* RECORDS SHOWN
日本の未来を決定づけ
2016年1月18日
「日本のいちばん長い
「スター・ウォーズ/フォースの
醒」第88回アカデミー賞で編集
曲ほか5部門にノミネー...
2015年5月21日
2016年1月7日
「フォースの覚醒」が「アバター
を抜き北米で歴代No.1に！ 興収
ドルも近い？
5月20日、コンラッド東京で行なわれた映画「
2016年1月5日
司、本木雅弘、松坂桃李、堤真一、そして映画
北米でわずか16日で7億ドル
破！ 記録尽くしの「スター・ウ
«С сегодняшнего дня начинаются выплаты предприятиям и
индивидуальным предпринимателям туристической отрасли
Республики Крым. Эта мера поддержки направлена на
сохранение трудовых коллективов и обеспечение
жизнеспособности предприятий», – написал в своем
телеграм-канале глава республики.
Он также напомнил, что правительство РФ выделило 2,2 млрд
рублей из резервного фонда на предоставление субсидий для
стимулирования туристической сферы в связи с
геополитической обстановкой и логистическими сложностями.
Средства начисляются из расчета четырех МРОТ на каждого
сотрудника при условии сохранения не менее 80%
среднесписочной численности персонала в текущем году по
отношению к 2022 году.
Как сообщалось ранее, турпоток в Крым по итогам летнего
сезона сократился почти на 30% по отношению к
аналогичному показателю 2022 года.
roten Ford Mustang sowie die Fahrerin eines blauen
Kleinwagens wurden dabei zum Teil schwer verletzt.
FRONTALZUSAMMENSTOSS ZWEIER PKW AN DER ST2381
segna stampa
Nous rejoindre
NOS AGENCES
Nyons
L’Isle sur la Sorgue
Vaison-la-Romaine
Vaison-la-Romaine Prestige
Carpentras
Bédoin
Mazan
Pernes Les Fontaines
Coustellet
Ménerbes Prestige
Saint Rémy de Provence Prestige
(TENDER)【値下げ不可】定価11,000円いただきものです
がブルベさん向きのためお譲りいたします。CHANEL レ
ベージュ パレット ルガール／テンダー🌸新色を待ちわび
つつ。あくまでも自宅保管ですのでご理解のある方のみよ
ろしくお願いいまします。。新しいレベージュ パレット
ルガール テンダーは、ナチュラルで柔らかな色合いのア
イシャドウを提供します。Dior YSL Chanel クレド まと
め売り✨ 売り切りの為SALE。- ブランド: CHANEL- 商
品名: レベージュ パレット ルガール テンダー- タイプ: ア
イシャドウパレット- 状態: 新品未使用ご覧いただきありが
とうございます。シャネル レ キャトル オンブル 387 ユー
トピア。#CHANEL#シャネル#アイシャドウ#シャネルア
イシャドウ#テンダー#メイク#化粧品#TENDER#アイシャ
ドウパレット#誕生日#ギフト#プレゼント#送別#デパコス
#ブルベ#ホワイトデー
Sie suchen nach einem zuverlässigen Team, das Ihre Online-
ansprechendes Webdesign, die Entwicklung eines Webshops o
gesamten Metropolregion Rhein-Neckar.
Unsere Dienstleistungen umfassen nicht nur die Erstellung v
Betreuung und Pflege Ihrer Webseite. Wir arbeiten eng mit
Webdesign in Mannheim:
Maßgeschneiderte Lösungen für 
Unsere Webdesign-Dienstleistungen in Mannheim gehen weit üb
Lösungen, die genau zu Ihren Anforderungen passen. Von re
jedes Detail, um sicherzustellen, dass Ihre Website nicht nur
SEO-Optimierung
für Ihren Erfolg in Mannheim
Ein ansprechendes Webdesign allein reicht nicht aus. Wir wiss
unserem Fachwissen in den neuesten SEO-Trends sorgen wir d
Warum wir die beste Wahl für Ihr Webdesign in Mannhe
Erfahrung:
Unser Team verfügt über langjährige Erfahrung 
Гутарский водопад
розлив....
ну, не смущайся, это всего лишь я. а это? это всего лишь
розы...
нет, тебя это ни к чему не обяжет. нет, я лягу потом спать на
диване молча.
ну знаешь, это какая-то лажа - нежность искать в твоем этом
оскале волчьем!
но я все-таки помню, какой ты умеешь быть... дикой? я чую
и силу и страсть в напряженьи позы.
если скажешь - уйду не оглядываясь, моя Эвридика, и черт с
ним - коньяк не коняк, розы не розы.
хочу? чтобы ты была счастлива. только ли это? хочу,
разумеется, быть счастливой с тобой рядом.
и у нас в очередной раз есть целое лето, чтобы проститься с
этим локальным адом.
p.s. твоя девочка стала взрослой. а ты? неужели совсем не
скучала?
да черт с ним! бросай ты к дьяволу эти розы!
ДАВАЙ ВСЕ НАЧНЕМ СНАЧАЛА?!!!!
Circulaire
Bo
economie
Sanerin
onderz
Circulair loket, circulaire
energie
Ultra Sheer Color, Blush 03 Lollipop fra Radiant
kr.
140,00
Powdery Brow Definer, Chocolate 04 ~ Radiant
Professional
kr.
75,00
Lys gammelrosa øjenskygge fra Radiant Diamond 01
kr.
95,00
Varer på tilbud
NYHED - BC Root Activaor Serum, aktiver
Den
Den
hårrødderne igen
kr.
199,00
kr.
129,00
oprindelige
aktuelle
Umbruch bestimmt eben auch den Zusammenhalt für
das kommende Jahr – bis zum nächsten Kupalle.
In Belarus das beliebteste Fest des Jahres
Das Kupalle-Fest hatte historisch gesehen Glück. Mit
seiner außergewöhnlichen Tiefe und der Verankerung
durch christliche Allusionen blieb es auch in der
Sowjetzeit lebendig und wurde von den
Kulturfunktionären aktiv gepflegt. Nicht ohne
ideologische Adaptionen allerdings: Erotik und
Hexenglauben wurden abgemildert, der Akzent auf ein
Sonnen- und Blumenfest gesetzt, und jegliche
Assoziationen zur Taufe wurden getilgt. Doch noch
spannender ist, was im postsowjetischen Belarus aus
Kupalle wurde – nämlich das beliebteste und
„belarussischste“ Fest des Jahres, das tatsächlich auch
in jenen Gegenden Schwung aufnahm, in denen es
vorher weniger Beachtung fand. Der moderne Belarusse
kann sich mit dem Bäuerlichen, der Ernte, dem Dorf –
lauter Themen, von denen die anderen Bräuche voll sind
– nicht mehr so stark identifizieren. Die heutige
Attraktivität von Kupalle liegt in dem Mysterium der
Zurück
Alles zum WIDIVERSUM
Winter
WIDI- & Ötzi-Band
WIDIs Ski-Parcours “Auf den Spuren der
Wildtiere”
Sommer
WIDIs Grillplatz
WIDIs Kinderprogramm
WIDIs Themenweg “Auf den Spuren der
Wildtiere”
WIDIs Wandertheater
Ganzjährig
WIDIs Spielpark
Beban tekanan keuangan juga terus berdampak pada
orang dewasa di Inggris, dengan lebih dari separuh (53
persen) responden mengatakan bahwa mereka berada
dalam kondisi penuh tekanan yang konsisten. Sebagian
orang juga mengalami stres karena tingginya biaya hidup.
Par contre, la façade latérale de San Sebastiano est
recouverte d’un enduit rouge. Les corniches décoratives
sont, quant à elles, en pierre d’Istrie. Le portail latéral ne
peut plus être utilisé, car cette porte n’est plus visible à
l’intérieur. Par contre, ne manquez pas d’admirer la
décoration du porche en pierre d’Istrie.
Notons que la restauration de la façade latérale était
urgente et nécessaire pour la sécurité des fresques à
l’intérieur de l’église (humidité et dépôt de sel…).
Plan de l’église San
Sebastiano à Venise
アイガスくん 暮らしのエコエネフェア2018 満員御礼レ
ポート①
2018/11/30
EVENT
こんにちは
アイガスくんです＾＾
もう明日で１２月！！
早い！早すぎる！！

* YOUR GOAL
In the data above, which lines lie between the line with "イシャドウを提供します。Dior YSL Chanel クレド まと" and the line with "нет, тебя это", inclusive? Print those lines exactly and nothing else.

* ANSWER BOX
イシャドウを提供します。Dior YSL Chanel クレド まと
め売り✨ 売り切りの為SALE。- ブランド: CHANEL- 商
品名: レベージュ パレット ルガール テンダー- タイプ: ア
イシャドウパレット- 状態: 新品未使用ご覧いただきありが
とうございます。シャネル レ キャトル オンブル 387 ユー
トピア。#CHANEL#シャネル#アイシャドウ#シャネルア
イシャドウ#テンダー#メイク#化粧品#TENDER#アイシャ
ドウパレット#誕生日#ギフト#プレゼント#送別#デパコス
#ブルベ#ホワイトデー
Sie suchen nach einem zuverlässigen Team, das Ihre Online-
ansprechendes Webdesign, die Entwicklung eines Webshops o
gesamten Metropolregion Rhein-Neckar.
Unsere Dienstleistungen umfassen nicht nur die Erstellung v
Betreuung und Pflege Ihrer Webseite. Wir arbeiten eng mit
Webdesign in Mannheim:
Maßgeschneiderte Lösungen für 
Unsere Webdesign-Dienstleistungen in Mannheim gehen weit üb
Lösungen, die genau zu Ihren Anforderungen passen. Von re
jedes Detail, um sicherzustellen, dass Ihre Website nicht nur
SEO-Optimierung
für Ihren Erfolg in Mannheim
Ein ansprechendes Webdesign allein reicht nicht aus. Wir wiss
unserem Fachwissen in den neuesten SEO-Trends sorgen wir d
Warum wir die beste Wahl für Ihr Webdesign in Mannhe
Erfahrung:
Unser Team verfügt über langjährige Erfahrung 
Гутарский водопад
розлив....
ну, не смущайся, это всего лишь я. а это? это всего лишь
розы...
нет, тебя это ни к чему не обяжет. нет, я лягу потом спать на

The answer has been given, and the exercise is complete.